The poll, conducted nationwide by CBS News between last Wednesday and Saturday, found that 59 percent of U.S. adults disapproved of Bush's job performance. His 34 percent approval rating was the lowest since he took office in 2001, eight points lower than in January. The poll's margin of error was plus or minus 3 percentage points.
"Bush is in trouble," said Bruce Buchanan, a political scientist at the University of Texas at Austin. "One would tend to think the dip is the Dubai ports issue, which has meant a spate of bad news. But there's been a collection of bad news."
A politically toxic mix of messes has dragged Bush down, including his handling of Hurricane Katrina, the ill-fated Harriet Miers' Supreme Court nomination, the upsurge of violence in Iraq, and the deal to allow a state-owned Arab company to manage terminals at six U.S. ports.
Bush's approval rating is far below those registered by three of the last four two-term presidents in February of their sixth year: Dwight Eisenhower (64 percent), Ronald Reagan (63.50 percent) and Bill Clinton (57 percent). Only Nixon, at 27.5 percent in February 1974—six months before he resigned—was less popular than Bush is now.
Bush's slide is prompting many GOP lawmakers to abandon him as they face tough elections in November and don't want to carry his political baggage into battle. The president hasn't lost Congress yet, several analysts said, but he's close to it.
"He hasn't been in a position for some time to press successfully most of the controversial issues on which the country is divided, and there's substantial opposition in Washington," said Thomas E. Mann, a senior fellow at the Brookings Institution, a center-left Washington think tank. "We saw that on Social Security reform. We're likely to see it on immigration reform. There are enormous obstacles in the proposal to make the tax cuts permanent."

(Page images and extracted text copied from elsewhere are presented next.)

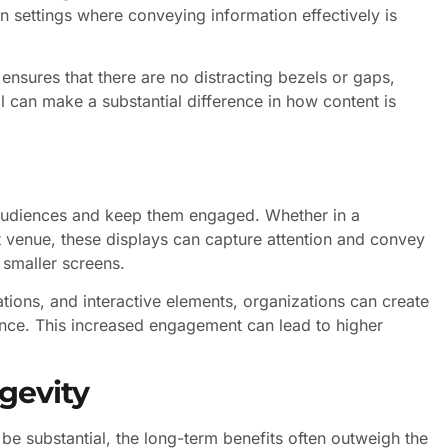
 in settings where conveying information effectively is
ensures that there are no distracting bezels or gaps,
il can make a substantial difference in how content is
n audiences and keep them engaged. Whether in a
nt venue, these displays can capture attention and convey
 smaller screens.
tions, and interactive elements, organizations can create
ence. This increased engagement can lead to higher
gevity
 be substantial, the long-term benefits often outweigh the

The White House faced near-revolt among Republicans last week over the administration's approval of a deal to allow Dubai Ports World, a company owned by the United Arab Emirates, to manage terminals at six ports.

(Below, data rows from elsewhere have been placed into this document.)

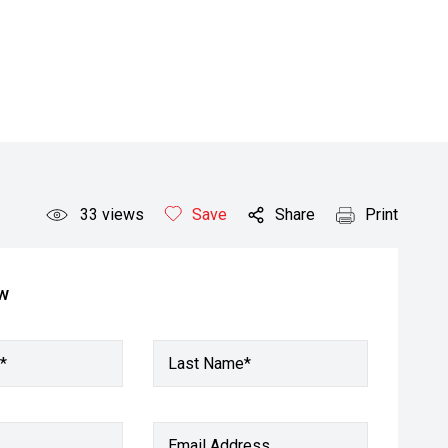
33
views
Save
Share
Print
ow
*
Last Name*
Email Address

Senate Majority Leader Bill Frist, R-Tenn., and House Speaker Dennis Hastert, R-Ill., initially blasted the deal as a potential threat to national security. Rank-and-file Republicans followed their leaders, co-sponsoring legislation with Democrats to give Congress a say over the deal. While Frist and Hastert later tempered their remarks, most other Hill Republicans haven't.
"I think what we've seen in the last couple of weeks is the first evidence of triangulation between congressional Republicans," said Michael Franc, vice president for government relations at the Heritage Foundation, a conservative think tank. He meant that Republican lawmakers are opposing Bush to appeal to the public. "They will not let anything stand in the way of remaining in the majority, even if it means crossing swords with the president."

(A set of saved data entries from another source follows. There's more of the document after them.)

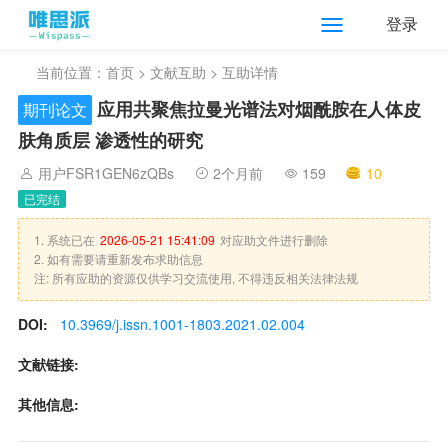
登录
当前位置：
首页
>
文献互助
> 互助详情
应用共聚焦拉曼光谱法对烟酰胺在人体皮
期刊论文
肤角质层 渗透性的研究
用户FSR1GEN6zQBs
2个月前
159
10
已完结
1. 系统已在
2026-05-21 15:41:09
对应助文件进行删除
2. 如有需要请重新发布求助信息
注: 所有应助的资源仅供学习交流使用, 不得违反相关法律法规
DOI:
10.3969/j.issn.1001-1803.2021.02.004
文献链接:
其他信息:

Bush was asked about the poll in an interview Tuesday with ABC News. His answer:
"If I worried about polls, I would be—I wouldn't be doing my job. And, look, I fully understand that when you do hard things, it creates consternation at times. And, you know, I've been up in the polls, and I've been down in the polls. ... I know the American people want somebody to stand on principle, decide—make decisions and stand by them, and to lead this world toward a more peaceful tomorrow. And I strongly believe we are doing that ... "
The next test is likely to come soon when Congress takes up immigration legislation. Bush's push to admit more illegal aliens as "guest workers" is wildly unpopular with much of the Republican Party's base.
Rather than allowing in more immigrants, opponents of the idea call for tightening U.S. borders.
"He needs to be cognizant of congressional egos and their involvement in decisions going forward," Franc said. "He's got to make up 12-15 points to be effective. He can get there."
Buchanan said it would take a crisis where Bush could display leadership before he could shake his low-approval doldrums.
(c) 2006, Knight Ridder/Tribune Information Services.